Sur les autres demandes

Il convient de confirmer le jugement en ce qu’il a ordonné la remise d’un bulletin de salaire rectificatif, ainsi que d’un certificat de travail et d’une attestation destinée à Pôle Emploi, conformes à la décision, sans que le prononcé d’une astreinte apparaisse nécessaire.

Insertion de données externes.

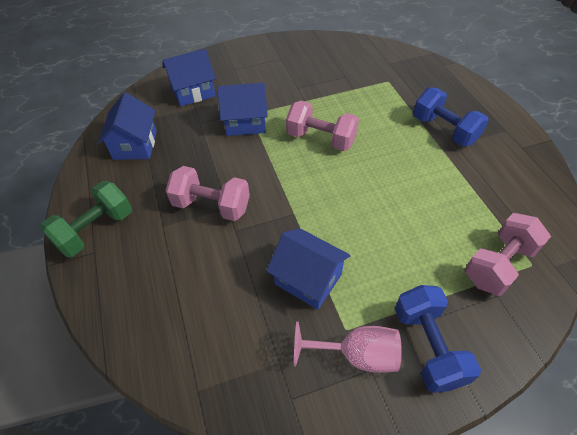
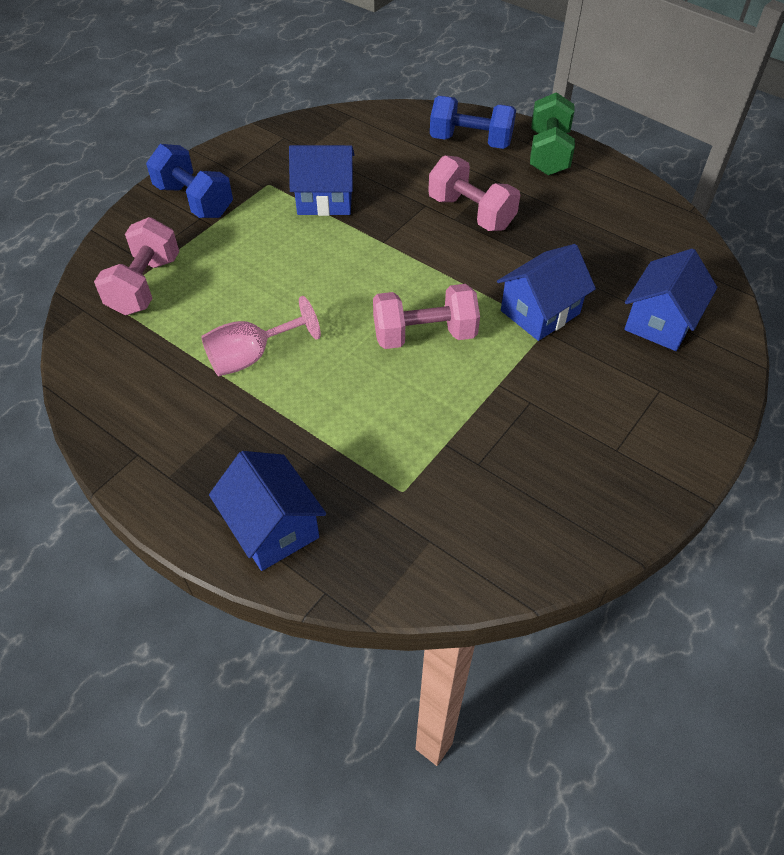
camera: 145 degrees right, 0 degrees up
blue house [98,92,157,160] -> blue house moved to [209,451,326,571]
pink dumbbell [166,166,250,221] -> pink dumbbell turned 60 degrees clockwise [428,155,520,231]
pink goblet [294,321,402,373] -> pink goblet moved to [201,296,321,376]
blue dumbbell [413,87,489,146] -> blue dumbbell moved to [430,96,516,149]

Sur le fondement des dispositions de l’article 700 du code de procédure civile, il convient de confirmer le jugement en ce qu’il a condamné la société ASL Airlines à payer à Monsieur [N] une indemnité de 1 000 euros destinée à couvrir les frais non compris dans les dépens qu’il a dû engager pour assurer la défense de ses intérêts et y ajoutant, de la condamner au paiement d’une indemnité de 1 500 euros en cause d’appel.

PAR CES MOTIFS

La cour, statuant par arrêt contradictoire mis à disposition au greffe,

Confirme le jugement déféré en ce qu’il a ordonné la requalification de la relation de travail en contrat à durée indéterminée à compter du 9 avril 2009, en ce qu’il a dit que la rupture du 31 octobre 2011 constituait un licenciement sans cause réelle et sérieuse et en ce qu’il a condamné la société ASL Airlines à payer à Monsieur [U] [N] les sommes suivantes :

– indemnité de requalification : 6.013,83 € ;

– indemnité compensatrice de préavis : 18 041,50 € ;

– indemnité de congés payés afférente : 2 255,19 € ;

– indemnité pour non-respect de la procédure de licenciement : 1 000 € ;

– indemnité conventionnelle de licenciement : 15 034,57 € ;

– indemnité pour licenciement sans cause réelle et sérieuse : 36.082,99 € ;

– les intérêts au taux légal avec capitalisation ;

– indemnité pour frais de procédure : 1 000 € ;

– les dépens ;

Confirme également le jugement en ce qu’il a ordonné la remise d’un bulletin de salaire récapitulatif, ainsi que d’un certificat de travail et d’une attestation destinée à Pôle Emploi, conformes ;

Infirme le jugement pour le surplus ;

Statuant à nouveau sur les points infirmés ;

Condamne la société ASL Airlines à payer à Monsieur [U] [N] une indemnité de reconstitution de carrière de 10 000 € ;

Y ajoutant ;

Condamne la société ASL Airlines à payer à Monsieur [U] [N] une indemnité pour frais de procédure de 1 500 € ;

Ordonne le remboursement par la société ASL Airlines des indemnités de chômage versées à Monsieur [U] [N] dans la limite de six mois d’indemnités ;

Rappelle qu’une copie du présent arrêt est adressée par le greffe à Pôle Emploi ;

Déboute Monsieur [U] [N] du surplus de ses demandes ;

Déboute la société ASL Airlines de sa demande d’indemnité pour frais de procédure formée en cause d’appel ;

Condamne la société ASL Airlines aux dépens d’appel.